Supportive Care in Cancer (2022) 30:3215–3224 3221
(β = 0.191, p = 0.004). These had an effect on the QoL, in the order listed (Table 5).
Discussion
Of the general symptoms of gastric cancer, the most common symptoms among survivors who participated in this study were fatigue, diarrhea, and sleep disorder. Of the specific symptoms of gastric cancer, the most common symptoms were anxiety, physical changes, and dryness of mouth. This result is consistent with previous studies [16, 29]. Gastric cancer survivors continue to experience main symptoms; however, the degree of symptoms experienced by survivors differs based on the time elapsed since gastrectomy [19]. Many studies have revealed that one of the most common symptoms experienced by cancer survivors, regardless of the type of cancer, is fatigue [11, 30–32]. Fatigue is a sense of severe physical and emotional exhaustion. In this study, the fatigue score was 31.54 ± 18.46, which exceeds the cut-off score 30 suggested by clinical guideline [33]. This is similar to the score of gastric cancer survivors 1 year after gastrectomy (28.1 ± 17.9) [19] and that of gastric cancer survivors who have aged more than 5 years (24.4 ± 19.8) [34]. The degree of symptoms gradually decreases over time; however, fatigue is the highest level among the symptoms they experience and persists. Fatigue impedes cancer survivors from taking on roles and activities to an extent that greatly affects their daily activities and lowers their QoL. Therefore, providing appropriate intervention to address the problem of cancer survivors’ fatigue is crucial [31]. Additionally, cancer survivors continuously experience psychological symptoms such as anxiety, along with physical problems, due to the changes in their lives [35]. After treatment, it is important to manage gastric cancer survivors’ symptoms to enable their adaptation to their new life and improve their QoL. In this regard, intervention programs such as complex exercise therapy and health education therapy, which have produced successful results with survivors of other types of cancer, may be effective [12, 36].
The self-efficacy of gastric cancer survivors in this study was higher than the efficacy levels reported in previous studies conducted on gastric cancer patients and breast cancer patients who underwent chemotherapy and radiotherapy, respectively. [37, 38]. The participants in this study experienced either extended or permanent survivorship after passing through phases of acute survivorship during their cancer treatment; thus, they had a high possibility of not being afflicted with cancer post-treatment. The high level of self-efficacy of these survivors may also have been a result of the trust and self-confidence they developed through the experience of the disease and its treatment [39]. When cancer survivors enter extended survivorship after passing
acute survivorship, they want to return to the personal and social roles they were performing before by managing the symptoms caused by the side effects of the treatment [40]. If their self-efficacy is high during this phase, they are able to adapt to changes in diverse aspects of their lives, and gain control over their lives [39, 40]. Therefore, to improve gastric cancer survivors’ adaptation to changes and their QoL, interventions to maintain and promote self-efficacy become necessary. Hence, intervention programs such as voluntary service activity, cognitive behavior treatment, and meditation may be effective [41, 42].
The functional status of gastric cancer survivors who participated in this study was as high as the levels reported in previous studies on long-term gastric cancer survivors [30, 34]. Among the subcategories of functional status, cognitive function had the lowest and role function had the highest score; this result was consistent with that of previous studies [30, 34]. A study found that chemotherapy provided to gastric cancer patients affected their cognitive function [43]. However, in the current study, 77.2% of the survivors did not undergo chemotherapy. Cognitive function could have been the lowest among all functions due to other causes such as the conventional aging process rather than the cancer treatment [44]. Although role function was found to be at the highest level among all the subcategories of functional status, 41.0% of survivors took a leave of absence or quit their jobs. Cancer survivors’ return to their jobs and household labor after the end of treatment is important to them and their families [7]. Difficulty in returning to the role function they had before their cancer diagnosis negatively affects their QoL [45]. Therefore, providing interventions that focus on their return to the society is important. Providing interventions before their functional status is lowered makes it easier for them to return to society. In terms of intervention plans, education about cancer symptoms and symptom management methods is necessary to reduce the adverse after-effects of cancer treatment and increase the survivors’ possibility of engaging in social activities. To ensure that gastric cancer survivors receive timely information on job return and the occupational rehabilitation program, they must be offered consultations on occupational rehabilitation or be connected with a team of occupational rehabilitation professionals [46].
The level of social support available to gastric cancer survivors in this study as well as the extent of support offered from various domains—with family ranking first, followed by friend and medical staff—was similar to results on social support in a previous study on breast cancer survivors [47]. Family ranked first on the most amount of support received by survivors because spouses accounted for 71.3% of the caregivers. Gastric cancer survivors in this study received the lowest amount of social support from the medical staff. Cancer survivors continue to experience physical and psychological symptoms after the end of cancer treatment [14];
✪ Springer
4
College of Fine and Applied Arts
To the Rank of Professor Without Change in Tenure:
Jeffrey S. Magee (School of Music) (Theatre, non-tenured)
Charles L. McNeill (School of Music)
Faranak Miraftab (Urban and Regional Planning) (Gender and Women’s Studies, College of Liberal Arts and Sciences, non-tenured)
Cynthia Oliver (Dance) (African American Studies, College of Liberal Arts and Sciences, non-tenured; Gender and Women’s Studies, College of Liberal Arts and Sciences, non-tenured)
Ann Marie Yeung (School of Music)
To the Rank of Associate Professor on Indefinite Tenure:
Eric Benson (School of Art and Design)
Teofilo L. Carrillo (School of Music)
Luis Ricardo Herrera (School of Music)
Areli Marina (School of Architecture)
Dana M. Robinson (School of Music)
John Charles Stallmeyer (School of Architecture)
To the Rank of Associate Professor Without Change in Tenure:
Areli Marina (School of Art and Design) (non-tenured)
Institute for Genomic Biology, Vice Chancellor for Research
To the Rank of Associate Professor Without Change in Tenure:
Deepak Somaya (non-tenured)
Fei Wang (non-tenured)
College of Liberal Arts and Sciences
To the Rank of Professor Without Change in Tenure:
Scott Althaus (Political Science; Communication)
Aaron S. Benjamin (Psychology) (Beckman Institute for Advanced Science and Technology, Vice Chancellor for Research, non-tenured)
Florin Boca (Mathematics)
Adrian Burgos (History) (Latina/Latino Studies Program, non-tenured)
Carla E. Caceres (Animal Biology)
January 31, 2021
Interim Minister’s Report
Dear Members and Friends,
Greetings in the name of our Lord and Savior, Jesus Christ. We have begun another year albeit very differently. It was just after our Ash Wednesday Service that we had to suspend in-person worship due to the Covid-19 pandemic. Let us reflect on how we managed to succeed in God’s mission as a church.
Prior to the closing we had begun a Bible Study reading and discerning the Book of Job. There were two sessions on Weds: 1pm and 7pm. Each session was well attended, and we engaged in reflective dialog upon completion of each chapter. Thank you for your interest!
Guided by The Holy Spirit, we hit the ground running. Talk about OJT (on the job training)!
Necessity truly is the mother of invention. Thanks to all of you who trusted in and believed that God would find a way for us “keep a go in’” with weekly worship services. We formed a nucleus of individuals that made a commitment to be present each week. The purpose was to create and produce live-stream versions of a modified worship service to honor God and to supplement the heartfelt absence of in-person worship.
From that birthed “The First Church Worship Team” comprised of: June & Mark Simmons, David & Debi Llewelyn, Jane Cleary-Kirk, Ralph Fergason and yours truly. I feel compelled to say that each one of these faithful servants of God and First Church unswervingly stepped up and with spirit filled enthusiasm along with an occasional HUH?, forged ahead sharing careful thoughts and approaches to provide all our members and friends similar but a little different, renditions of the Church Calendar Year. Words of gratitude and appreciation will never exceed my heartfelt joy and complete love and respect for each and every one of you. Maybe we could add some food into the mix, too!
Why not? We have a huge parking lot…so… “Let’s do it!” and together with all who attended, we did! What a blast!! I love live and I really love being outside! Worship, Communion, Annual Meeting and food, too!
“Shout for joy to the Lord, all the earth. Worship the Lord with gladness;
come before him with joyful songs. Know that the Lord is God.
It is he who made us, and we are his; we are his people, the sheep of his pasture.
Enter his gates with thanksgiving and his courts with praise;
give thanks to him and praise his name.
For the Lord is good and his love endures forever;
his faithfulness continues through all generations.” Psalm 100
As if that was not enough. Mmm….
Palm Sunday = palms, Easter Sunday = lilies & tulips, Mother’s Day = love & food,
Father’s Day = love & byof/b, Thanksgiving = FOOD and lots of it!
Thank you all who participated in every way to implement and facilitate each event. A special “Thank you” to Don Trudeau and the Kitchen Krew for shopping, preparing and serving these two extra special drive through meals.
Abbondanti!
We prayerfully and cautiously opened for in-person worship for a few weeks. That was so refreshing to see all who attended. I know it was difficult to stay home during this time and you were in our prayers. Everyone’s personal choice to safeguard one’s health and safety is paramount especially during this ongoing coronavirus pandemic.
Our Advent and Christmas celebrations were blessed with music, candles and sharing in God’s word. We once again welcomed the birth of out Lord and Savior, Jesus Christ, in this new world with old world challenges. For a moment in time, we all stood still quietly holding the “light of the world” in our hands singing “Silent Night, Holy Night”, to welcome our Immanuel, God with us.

- - - - - - -

WORK TO BE COMPLETED — Give back precisely the lines above that start at the line containing "give thanks to him and praise his name." and end at the line containing "We prayerfully and", inclusive. No other lines belong in the output.

SOLUTION BELOW —
give thanks to him and praise his name.
For the Lord is good and his love endures forever;
his faithfulness continues through all generations.” Psalm 100
As if that was not enough. Mmm….
Palm Sunday = palms, Easter Sunday = lilies & tulips, Mother’s Day = love & food,
Father’s Day = love & byof/b, Thanksgiving = FOOD and lots of it!
Thank you all who participated in every way to implement and facilitate each event. A special “Thank you” to Don Trudeau and the Kitchen Krew for shopping, preparing and serving these two extra special drive through meals.
Abbondanti!
We prayerfully and cautiously opened for in-person worship for a few weeks. That was so refreshing to see all who attended. I know it was difficult to stay home during this time and you were in our prayers. Everyone’s personal choice to safeguard one’s health and safety is paramount especially during this ongoing coronavirus pandemic.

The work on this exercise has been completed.